EXTRACT section start

This didn’t happen in a pre-digital age. Back then, if you really needed to change a story, you could shout “Stop the presses!” But there were huge costs to doing that. In a digital age, those costs are essentially zero. Particularly in a culture that values immediacy, it changes the dynamic between writer and reader. If I’m sending you to read a story online, I can’t be certain you’ll read the same thing I read.

This isn’t just a concern for journalism. Imagine if corporate annual reports could be revised that transparently. That’s dangerous. Illegal. And inevitable.


Writing used to flow in one direction. I wrote, you read. Sometimes, if you were incredibly motivated, you might respond: a letter to the editor, or a letter directly to the author. But the initial writing and the response weren’t linked together. In a digital age, they are. At the bottom of a blog post, you can add comments, and they will travel with the original story forever. Even newspapers are adding comment sections directly to their articles online. If you’re an author, ordinary readers will review your books on Amazon.

Isn’t this good? Isn’t this democracy and freedom of speech–the ability to comment and disagree. Yes, certainly. And as I was preparing my talk tonight, I actually posted a rough outline up on my website, inviting readers to respond and redirect. That “hive mind” helped me winnow my initial seven observations down to four, which is how we can hope to get out of here at a reasonable hour.

But this culture of being able to respond to anything is a bit dangerous, too. These responses are writing, and they’re subject to the same new challenges as the original writing:

Authority – How do you know if this responder knows what he’s talking about? What if he’s anonymous?

Immediacy – You’re more rewarded for being the first person to respond to something, rather than the most eloquent or thoughtful.

Permanence – These comments we’re typing at 3 a.m. are forever linked to the original article. They become part of the original article. We have no control over them.

Response to the response – We’ve all been in forums and threads where the original topic is long gone. It’s now just these disembodied voices shouting at each other. If you’re the author of the original piece, how do you get control back? Are you even allowed to? Who owns the discussion?

So these are the four qualities I want to talk about: Authority, Immediacy, Permanence, and Response.

Now, because I’m standing on a stage that’s been home to politicians, I’m going to pull a politician trick and recycle an old anecdote–but use it to reach completely different conclusions.

By the way, if you’re forced to watch a bunch of campaign speeches, pay attention to this–it’s fascinating. The exact same story about someone’s brother having cancer can miraculously transform into a statement on health care, religion, or funding for NASA. (“Because, when I look into those stars, I see my brother’s hope and ambition and know that he’d want us to be traveling among them…”)

So, my recycled anecdote doesn’t have anything to do with cancer. But it does have a lot to with writing in a digital age.

On March 21, 2004, at about nine in the morning, I got an email from my friend James, saying, “Hey, congrats on the great review of Charlie and the Chocolate Factory on Ain’t It Cool News!”

EXTRACT section end
GIVEN ENTRIES section start

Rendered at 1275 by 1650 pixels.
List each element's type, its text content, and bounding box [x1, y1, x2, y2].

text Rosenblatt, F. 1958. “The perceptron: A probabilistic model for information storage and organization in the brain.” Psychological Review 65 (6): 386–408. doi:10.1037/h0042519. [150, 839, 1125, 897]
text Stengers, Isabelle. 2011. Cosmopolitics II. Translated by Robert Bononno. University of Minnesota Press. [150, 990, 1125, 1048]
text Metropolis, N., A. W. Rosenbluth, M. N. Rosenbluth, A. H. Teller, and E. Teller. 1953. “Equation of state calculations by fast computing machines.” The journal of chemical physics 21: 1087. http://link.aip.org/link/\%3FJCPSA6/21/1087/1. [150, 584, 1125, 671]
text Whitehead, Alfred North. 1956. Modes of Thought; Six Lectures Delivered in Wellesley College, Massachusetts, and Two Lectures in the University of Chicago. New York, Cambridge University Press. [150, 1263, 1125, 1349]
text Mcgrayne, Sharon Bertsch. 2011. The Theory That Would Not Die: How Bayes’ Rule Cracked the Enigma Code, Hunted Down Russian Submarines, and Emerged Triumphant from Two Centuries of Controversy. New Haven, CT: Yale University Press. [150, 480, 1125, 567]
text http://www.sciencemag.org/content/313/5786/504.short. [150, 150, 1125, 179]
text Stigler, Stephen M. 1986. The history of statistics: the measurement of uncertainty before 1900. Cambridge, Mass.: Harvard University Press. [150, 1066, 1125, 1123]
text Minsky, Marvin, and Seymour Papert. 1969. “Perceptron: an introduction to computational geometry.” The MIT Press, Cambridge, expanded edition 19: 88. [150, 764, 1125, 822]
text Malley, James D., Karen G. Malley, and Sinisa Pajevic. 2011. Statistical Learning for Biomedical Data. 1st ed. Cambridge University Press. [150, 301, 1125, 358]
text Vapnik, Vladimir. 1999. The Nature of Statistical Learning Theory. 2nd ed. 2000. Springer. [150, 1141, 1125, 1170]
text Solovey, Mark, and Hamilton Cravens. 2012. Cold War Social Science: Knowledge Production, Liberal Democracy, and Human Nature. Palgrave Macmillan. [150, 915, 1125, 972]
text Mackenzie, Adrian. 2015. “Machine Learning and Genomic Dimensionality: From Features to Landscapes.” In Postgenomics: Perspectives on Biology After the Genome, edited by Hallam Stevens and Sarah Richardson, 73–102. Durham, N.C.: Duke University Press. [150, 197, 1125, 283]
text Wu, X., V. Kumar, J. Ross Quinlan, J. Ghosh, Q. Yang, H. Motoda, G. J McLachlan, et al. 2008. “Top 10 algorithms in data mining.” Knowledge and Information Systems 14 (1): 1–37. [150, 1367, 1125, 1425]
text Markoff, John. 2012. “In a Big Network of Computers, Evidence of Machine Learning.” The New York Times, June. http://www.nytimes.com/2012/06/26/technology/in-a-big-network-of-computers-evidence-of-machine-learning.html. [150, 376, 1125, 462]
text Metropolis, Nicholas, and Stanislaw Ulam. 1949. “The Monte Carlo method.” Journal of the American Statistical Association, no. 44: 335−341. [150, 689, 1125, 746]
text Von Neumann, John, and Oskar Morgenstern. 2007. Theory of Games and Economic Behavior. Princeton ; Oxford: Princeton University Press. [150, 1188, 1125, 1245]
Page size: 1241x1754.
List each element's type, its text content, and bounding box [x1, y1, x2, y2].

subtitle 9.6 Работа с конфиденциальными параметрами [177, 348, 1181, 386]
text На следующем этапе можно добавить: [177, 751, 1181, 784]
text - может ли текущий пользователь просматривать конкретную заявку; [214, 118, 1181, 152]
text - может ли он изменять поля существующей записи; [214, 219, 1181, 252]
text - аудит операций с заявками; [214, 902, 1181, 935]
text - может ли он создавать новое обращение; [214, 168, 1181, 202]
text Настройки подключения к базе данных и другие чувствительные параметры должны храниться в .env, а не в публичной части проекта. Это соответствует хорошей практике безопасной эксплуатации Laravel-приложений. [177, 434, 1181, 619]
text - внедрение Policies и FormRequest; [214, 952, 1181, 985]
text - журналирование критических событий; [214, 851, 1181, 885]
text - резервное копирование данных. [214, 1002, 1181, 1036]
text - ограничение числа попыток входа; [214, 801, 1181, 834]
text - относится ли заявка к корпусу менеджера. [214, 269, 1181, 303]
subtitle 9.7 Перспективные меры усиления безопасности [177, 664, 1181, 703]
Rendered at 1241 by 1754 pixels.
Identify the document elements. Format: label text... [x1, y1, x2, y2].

GIVEN ENTRIES section end

▶ **TASKS TO CARRY OUT**:
#1 Please revise the digital-writing passage from the words "Isn’t this good?" through "if he’s anonymous?", changing "winnow" to "narrow".
#2 According to the digital-writing passage, on what date did the speaker receive the email from James?
The records were gathered from a separate source.

▶ **ANSWERS TO THE EXERCISE**:
#1
Isn’t this good? Isn’t this democracy and freedom of speech–the ability to comment and disagree. Yes, certainly. And as I was preparing my talk tonight, I actually posted a rough outline up on my website, inviting readers to respond and redirect. That “hive mind” helped me narrow my initial seven observations down to four, which is how we can hope to get out of here at a reasonable hour.

But this culture of being able to respond to anything is a bit dangerous, too. These responses are writing, and they’re subject to the same new challenges as the original writing:

Authority – How do you know if this responder knows what he’s talking about? What if he’s anonymous?

#2 March 21, 2004.